What is required — Return every record below exactly.

Saved data entries —
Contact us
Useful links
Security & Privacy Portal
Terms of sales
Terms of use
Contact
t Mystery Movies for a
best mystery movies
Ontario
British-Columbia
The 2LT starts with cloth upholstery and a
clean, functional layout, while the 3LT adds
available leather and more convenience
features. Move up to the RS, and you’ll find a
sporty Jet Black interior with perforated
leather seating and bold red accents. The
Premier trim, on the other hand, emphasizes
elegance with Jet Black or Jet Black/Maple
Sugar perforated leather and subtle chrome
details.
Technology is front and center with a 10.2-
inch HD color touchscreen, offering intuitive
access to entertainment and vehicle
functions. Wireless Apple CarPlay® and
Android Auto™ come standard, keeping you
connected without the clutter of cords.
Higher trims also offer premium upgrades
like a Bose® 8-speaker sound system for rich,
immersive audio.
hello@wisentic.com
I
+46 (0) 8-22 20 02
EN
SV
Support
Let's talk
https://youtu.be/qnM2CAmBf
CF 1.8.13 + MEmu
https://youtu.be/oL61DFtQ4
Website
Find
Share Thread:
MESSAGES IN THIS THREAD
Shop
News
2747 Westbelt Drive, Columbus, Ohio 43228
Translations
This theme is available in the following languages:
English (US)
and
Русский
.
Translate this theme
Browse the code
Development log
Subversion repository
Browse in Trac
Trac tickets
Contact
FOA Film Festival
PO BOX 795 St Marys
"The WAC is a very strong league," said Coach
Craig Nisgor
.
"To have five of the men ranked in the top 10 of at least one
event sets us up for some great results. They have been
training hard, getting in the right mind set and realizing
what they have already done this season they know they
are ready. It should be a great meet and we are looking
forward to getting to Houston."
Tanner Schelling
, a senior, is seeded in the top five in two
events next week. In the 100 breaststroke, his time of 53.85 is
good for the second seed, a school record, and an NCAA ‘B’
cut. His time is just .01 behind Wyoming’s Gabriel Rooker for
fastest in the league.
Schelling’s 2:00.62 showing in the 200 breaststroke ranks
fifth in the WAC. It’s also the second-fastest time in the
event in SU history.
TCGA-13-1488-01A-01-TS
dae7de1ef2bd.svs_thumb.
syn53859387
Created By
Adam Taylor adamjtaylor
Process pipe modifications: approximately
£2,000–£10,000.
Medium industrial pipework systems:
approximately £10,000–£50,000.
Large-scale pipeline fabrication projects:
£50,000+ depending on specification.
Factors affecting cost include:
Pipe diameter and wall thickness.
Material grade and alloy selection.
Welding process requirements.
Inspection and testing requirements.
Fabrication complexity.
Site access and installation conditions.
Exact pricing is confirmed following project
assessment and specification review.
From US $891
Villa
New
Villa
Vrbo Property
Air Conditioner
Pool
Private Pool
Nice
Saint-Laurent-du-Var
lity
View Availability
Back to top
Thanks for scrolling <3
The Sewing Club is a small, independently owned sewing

Answer area —
Contact us
Useful links
Security & Privacy Portal
Terms of sales
Terms of use
Contact
t Mystery Movies for a
best mystery movies
Ontario
British-Columbia
The 2LT starts with cloth upholstery and a
clean, functional layout, while the 3LT adds
available leather and more convenience
features. Move up to the RS, and you’ll find a
sporty Jet Black interior with perforated
leather seating and bold red accents. The
Premier trim, on the other hand, emphasizes
elegance with Jet Black or Jet Black/Maple
Sugar perforated leather and subtle chrome
details.
Technology is front and center with a 10.2-
inch HD color touchscreen, offering intuitive
access to entertainment and vehicle
functions. Wireless Apple CarPlay® and
Android Auto™ come standard, keeping you
connected without the clutter of cords.
Higher trims also offer premium upgrades
like a Bose® 8-speaker sound system for rich,
immersive audio.
hello@wisentic.com
I
+46 (0) 8-22 20 02
EN
SV
Support
Let's talk
https://youtu.be/qnM2CAmBf
CF 1.8.13 + MEmu
https://youtu.be/oL61DFtQ4
Website
Find
Share Thread:
MESSAGES IN THIS THREAD
Shop
News
2747 Westbelt Drive, Columbus, Ohio 43228
Translations
This theme is available in the following languages:
English (US)
and
Русский
.
Translate this theme
Browse the code
Development log
Subversion repository
Browse in Trac
Trac tickets
Contact
FOA Film Festival
PO BOX 795 St Marys
"The WAC is a very strong league," said Coach
Craig Nisgor
.
"To have five of the men ranked in the top 10 of at least one
event sets us up for some great results. They have been
training hard, getting in the right mind set and realizing
what they have already done this season they know they
are ready. It should be a great meet and we are looking
forward to getting to Houston."
Tanner Schelling
, a senior, is seeded in the top five in two
events next week. In the 100 breaststroke, his time of 53.85 is
good for the second seed, a school record, and an NCAA ‘B’
cut. His time is just .01 behind Wyoming’s Gabriel Rooker for
fastest in the league.
Schelling’s 2:00.62 showing in the 200 breaststroke ranks
fifth in the WAC. It’s also the second-fastest time in the
event in SU history.
TCGA-13-1488-01A-01-TS
dae7de1ef2bd.svs_thumb.
syn53859387
Created By
Adam Taylor adamjtaylor
Process pipe modifications: approximately
£2,000–£10,000.
Medium industrial pipework systems:
approximately £10,000–£50,000.
Large-scale pipeline fabrication projects:
£50,000+ depending on specification.
Factors affecting cost include:
Pipe diameter and wall thickness.
Material grade and alloy selection.
Welding process requirements.
Inspection and testing requirements.
Fabrication complexity.
Site access and installation conditions.
Exact pricing is confirmed following project
assessment and specification review.
From US $891
Villa
New
Villa
Vrbo Property
Air Conditioner
Pool
Private Pool
Nice
Saint-Laurent-du-Var
lity
View Availability
Back to top
Thanks for scrolling <3
The Sewing Club is a small, independently owned sewing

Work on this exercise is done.